La Presse — L’Humeur précédente évoquait la célébration du cas Erik Satie, musicien inventif et peu connu, l’Humeur qui vient illustre un cas beaucoup plus connu, l’un des plus célèbres de la musique instrumentale ; on s’éloigne dans le temps et dans l’espace jusqu’à atteindre l’époque baroque et Venise où naît et vécut Antonio Vivaldi (1678- 1741), surnommé le prêtre rouge (il prete rosso).
Pourquoi reprendre Vivaldi, pourquoi ces morceaux qui continuent jusqu’à nos jours à inspirer les compositeurs de tous genres de musique, classique, jazz, contemporain ? Simplement parce que les amateurs, les programmateurs radio, les médias spécialisés fêtent le 300e anniversaire des «Quatre saisons», on participe donc à la fête. Aujourd’hui comme hier, personne n’échappe aux Quatre saisons ; dans une publicité, dans une attente de téléphone ou dans un concert, tout le monde a entendu un passage familier de l’un des quatre concertos. Avec Les Quatre Saisons, Vivaldi portera l’art du concerto à son apogée.

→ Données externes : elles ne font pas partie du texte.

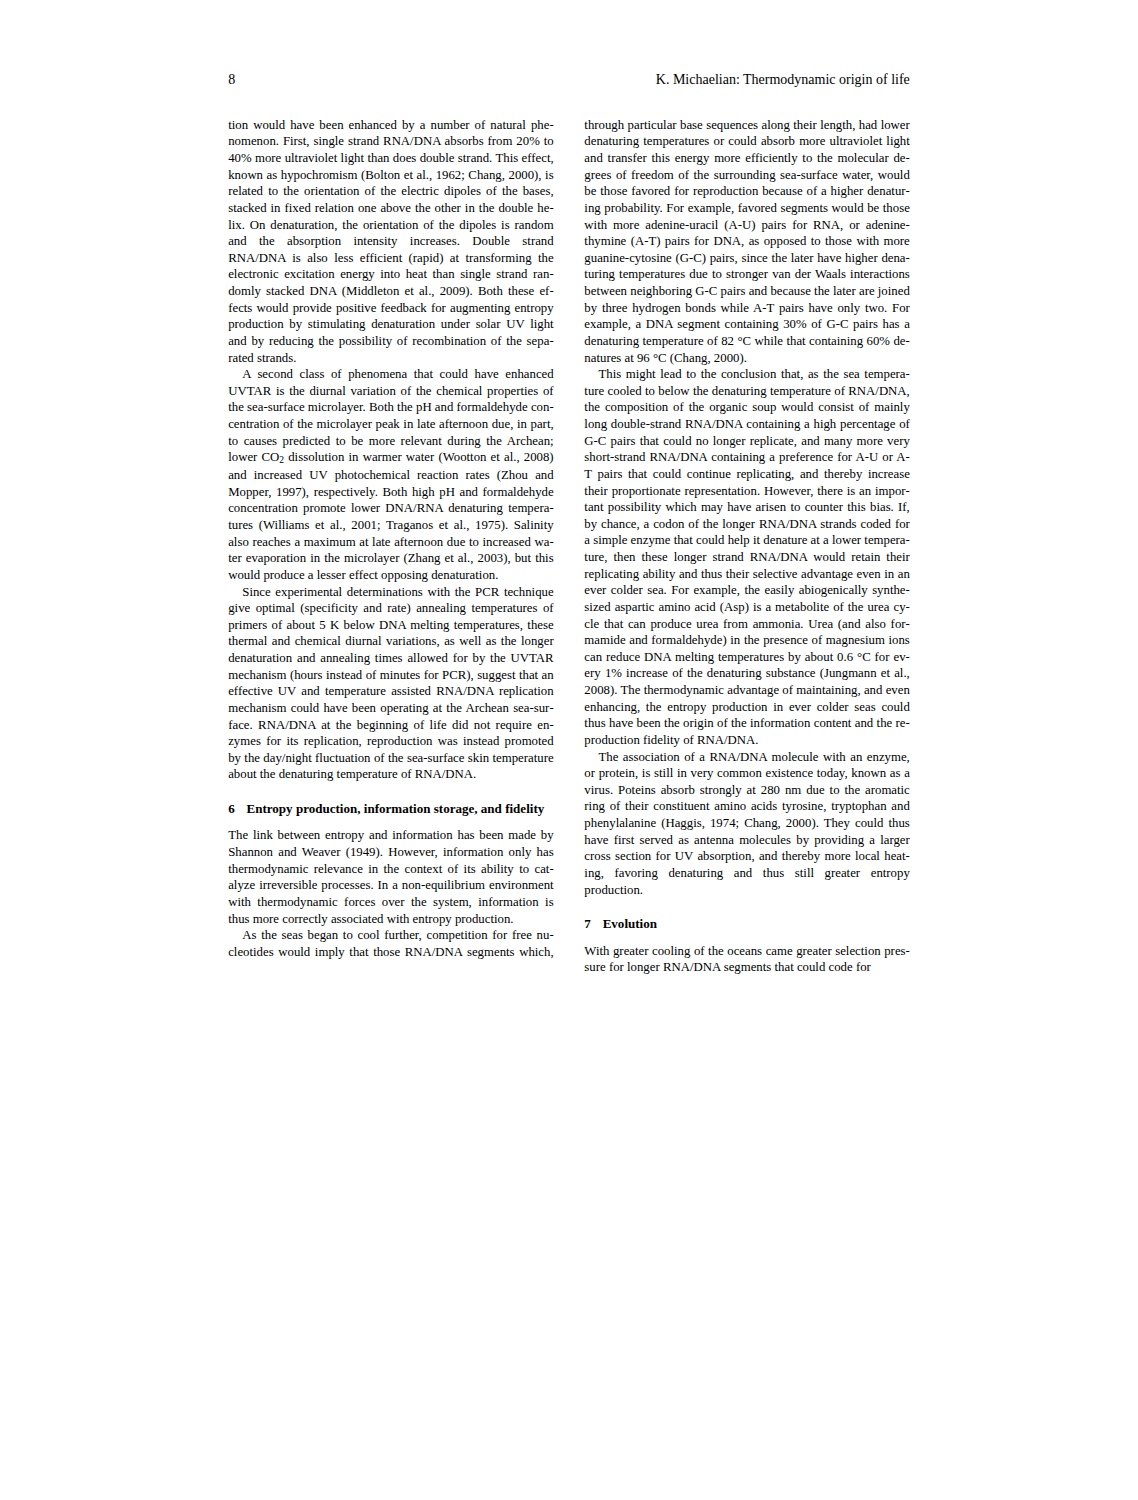8 K. Michaelian: Thermodynamic origin of life
tion would have been enhanced by a number of natural phenomenon. First, single strand RNA/DNA absorbs from 20% to 40% more ultraviolet light than does double strand. This effect, known as hypochromism (Bolton et al., 1962; Chang, 2000), is related to the orientation of the electric dipoles of the bases, stacked in fixed relation one above the other in the double helix. On denaturation, the orientation of the dipoles is random and the absorption intensity increases. Double strand RNA/DNA is also less efficient (rapid) at transforming the electronic excitation energy into heat than single strand randomly stacked DNA (Middleton et al., 2009). Both these effects would provide positive feedback for augmenting entropy production by stimulating denaturation under solar UV light and by reducing the possibility of recombination of the separated strands.
A second class of phenomena that could have enhanced UVTAR is the diurnal variation of the chemical properties of the sea-surface microlayer. Both the pH and formaldehyde concentration of the microlayer peak in late afternoon due, in part, to causes predicted to be more relevant during the Archean; lower CO2 dissolution in warmer water (Wootton et al., 2008) and increased UV photochemical reaction rates (Zhou and Mopper, 1997), respectively. Both high pH and formaldehyde concentration promote lower DNA/RNA denaturing temperatures (Williams et al., 2001; Traganos et al., 1975). Salinity also reaches a maximum at late afternoon due to increased water evaporation in the microlayer (Zhang et al., 2003), but this would produce a lesser effect opposing denaturation.
Since experimental determinations with the PCR technique give optimal (specificity and rate) annealing temperatures of primers of about 5 K below DNA melting temperatures, these thermal and chemical diurnal variations, as well as the longer denaturation and annealing times allowed for by the UVTAR mechanism (hours instead of minutes for PCR), suggest that an effective UV and temperature assisted RNA/DNA replication mechanism could have been operating at the Archean sea-surface. RNA/DNA at the beginning of life did not require enzymes for its replication, reproduction was instead promoted by the day/night fluctuation of the sea-surface skin temperature about the denaturing temperature of RNA/DNA.
6 Entropy production, information storage, and fidelity
The link between entropy and information has been made by Shannon and Weaver (1949). However, information only has thermodynamic relevance in the context of its ability to catalyze irreversible processes. In a non-equilibrium environment with thermodynamic forces over the system, information is thus more correctly associated with entropy production.
As the seas began to cool further, competition for free nucleotides would imply that those RNA/DNA segments which, through particular base sequences along their length, had lower denaturing temperatures or could absorb more ultraviolet light and transfer this energy more efficiently to the molecular degrees of freedom of the surrounding sea-surface water, would be those favored for reproduction because of a higher denaturing probability. For example, favored segments would be those with more adenine-uracil (A-U) pairs for RNA, or adenine-thymine (A-T) pairs for DNA, as opposed to those with more guanine-cytosine (G-C) pairs, since the later have higher denaturing temperatures due to stronger van der Waals interactions between neighboring G-C pairs and because the later are joined by three hydrogen bonds while A-T pairs have only two. For example, a DNA segment containing 30% of G-C pairs has a denaturing temperature of 82 °C while that containing 60% denatures at 96 °C (Chang, 2000).
This might lead to the conclusion that, as the sea temperature cooled to below the denaturing temperature of RNA/DNA, the composition of the organic soup would consist of mainly long double-strand RNA/DNA containing a high percentage of G-C pairs that could no longer replicate, and many more very short-strand RNA/DNA containing a preference for A-U or A-T pairs that could continue replicating, and thereby increase their proportionate representation. However, there is an important possibility which may have arisen to counter this bias. If, by chance, a codon of the longer RNA/DNA strands coded for a simple enzyme that could help it denature at a lower temperature, then these longer strand RNA/DNA would retain their replicating ability and thus their selective advantage even in an ever colder sea. For example, the easily abiogenically synthesized aspartic amino acid (Asp) is a metabolite of the urea cycle that can produce urea from ammonia. Urea (and also formamide and formaldehyde) in the presence of magnesium ions can reduce DNA melting temperatures by about 0.6 °C for every 1% increase of the denaturing substance (Jungmann et al., 2008). The thermodynamic advantage of maintaining, and even enhancing, the entropy production in ever colder seas could thus have been the origin of the information content and the reproduction fidelity of RNA/DNA.
The association of a RNA/DNA molecule with an enzyme, or protein, is still in very common existence today, known as a virus. Poteins absorb strongly at 280 nm due to the aromatic ring of their constituent amino acids tyrosine, tryptophan and phenylalanine (Haggis, 1974; Chang, 2000). They could thus have first served as antenna molecules by providing a larger cross section for UV absorption, and thereby more local heating, favoring denaturing and thus still greater entropy production.
7 Evolution
With greater cooling of the oceans came greater selection pressure for longer RNA/DNA segments that could code for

Dans ses quelque 500 concertos, il popularisa le concerto solo où un instrument (le plus souvent le violon), dialogue avec l’orchestre, par un usage renouvelé du ritornello. Il inaugure ainsi l’idée de musique à programme, prélude aux poèmes symphoniques du XIXe siècle; un geste audacieux qui élargit le champ expressif de l’instrumental. Ces quatre concertos (les plus populaires de la musique instrumentale et baroque) ont porté Vivaldi sur le pavois des illustres compositeurs.
Chaque concerto est accompagné d’un paysage sonore descriptif, où le compositeur transpose en musique le chant des oiseaux, le frémissement du vent… Vivaldi accompagne sa musique d’un poème qu’il cite, prenons l’Eté, puisque nous entrons de plain-pied dans la saison chaude, nous nous intéressons à ce concerto. Chez Vivaldi, c’est une saison menaçante, elle prend le départ avec l’orage évoqué à travers ses vents chauds en embrassant l’odeur d’été «les travaux des champs où le repos est refusé, la nature en cette saison qui craint le froid et la grêle qui coupe les têtes des épis et leurs tiges…».
Les quatre concertos ont suscité une masse de compositions, Haydn imagine l’été avec un ciel qui s’embrase et le tonnerre finit en textures sonores douces dans le calme, Félicien David improvise sur le 5e soir d’été, l’Argentin Piazzolla y sème son grain avec son bandonéon ; le compositeur anglais, Michael Tipett, en a tiré un opéra qui allie les quatre saisons et les quatre éléments. En 2012, Max Richter en fait une réinterprétation contemporaine, à la croisée du classique, du minimalisme et de la musique ambient ou ambient music contemporaine ( un genre musical propice à la relaxation et la concentration.)
Bref, les succès des adaptations se succèdent et ne se ressemblent pas, les Quatre saisons est un phénomène mondial, il fut même inclus au programme du baccalauréat. «Les Quatre saisons, Voilà une musique qu’on peut écouter les yeux fermés», disait Jean Cocteau.